**RECORDS PROVIDED**.
____________________
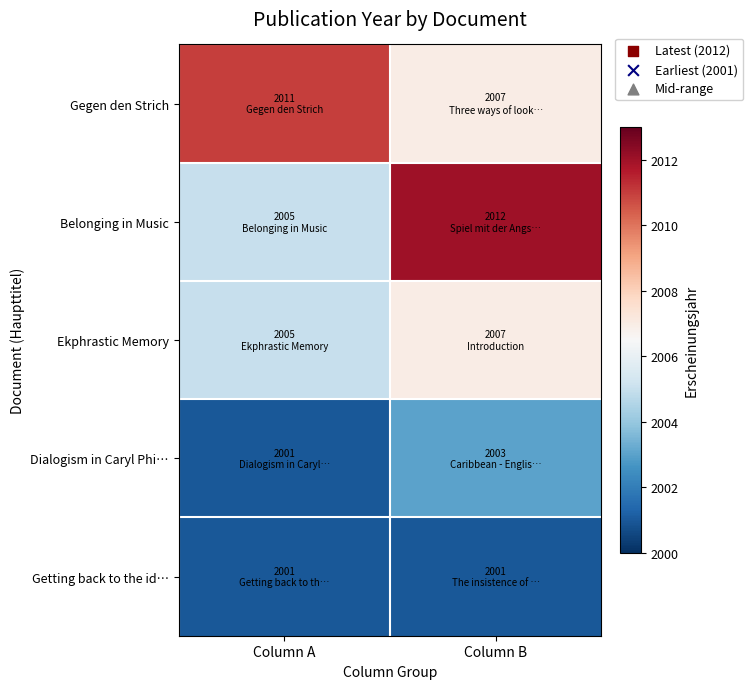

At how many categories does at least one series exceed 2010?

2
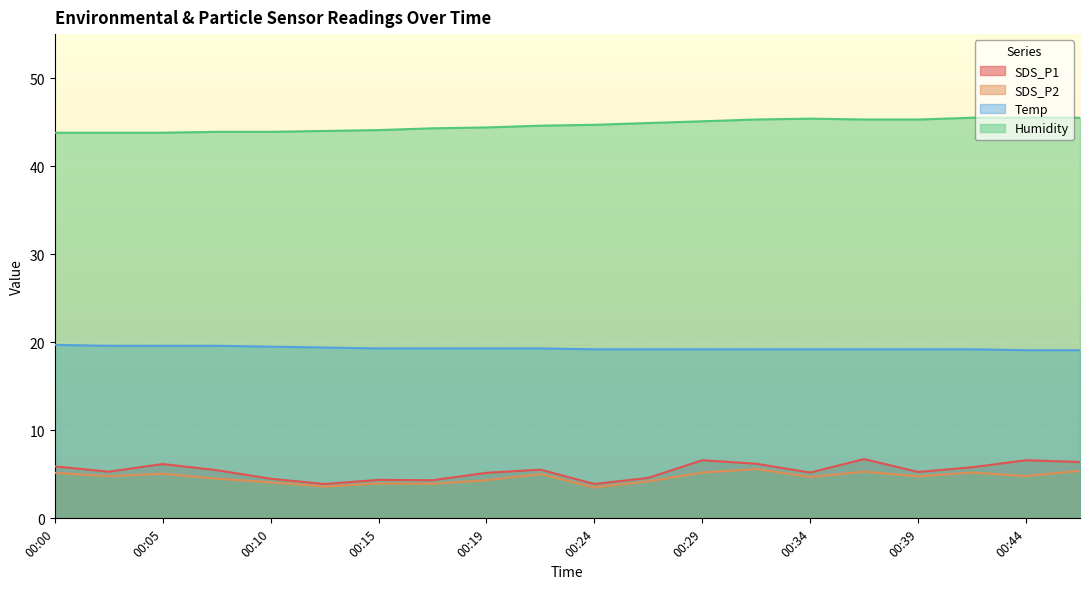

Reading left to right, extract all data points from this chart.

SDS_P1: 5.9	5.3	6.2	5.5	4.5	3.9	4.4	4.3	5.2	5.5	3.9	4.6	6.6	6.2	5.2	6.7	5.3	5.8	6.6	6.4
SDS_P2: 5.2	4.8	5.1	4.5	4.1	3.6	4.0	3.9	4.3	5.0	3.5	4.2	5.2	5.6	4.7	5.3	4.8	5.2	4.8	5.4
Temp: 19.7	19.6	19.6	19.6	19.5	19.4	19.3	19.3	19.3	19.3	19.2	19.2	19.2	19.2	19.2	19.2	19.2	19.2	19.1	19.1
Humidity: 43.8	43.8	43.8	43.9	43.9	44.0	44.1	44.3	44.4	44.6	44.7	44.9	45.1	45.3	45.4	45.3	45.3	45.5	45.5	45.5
____________________
**TASK GOAL**.
Return every line of the records above word for word, leaving out the pictures.

**TASK ANSWER**.
At how many categories does at least one series exceed 2010?

2

Reading left to right, extract all data points from this chart.

SDS_P1: 5.9	5.3	6.2	5.5	4.5	3.9	4.4	4.3	5.2	5.5	3.9	4.6	6.6	6.2	5.2	6.7	5.3	5.8	6.6	6.4
SDS_P2: 5.2	4.8	5.1	4.5	4.1	3.6	4.0	3.9	4.3	5.0	3.5	4.2	5.2	5.6	4.7	5.3	4.8	5.2	4.8	5.4
Temp: 19.7	19.6	19.6	19.6	19.5	19.4	19.3	19.3	19.3	19.3	19.2	19.2	19.2	19.2	19.2	19.2	19.2	19.2	19.1	19.1
Humidity: 43.8	43.8	43.8	43.9	43.9	44.0	44.1	44.3	44.4	44.6	44.7	44.9	45.1	45.3	45.4	45.3	45.3	45.5	45.5	45.5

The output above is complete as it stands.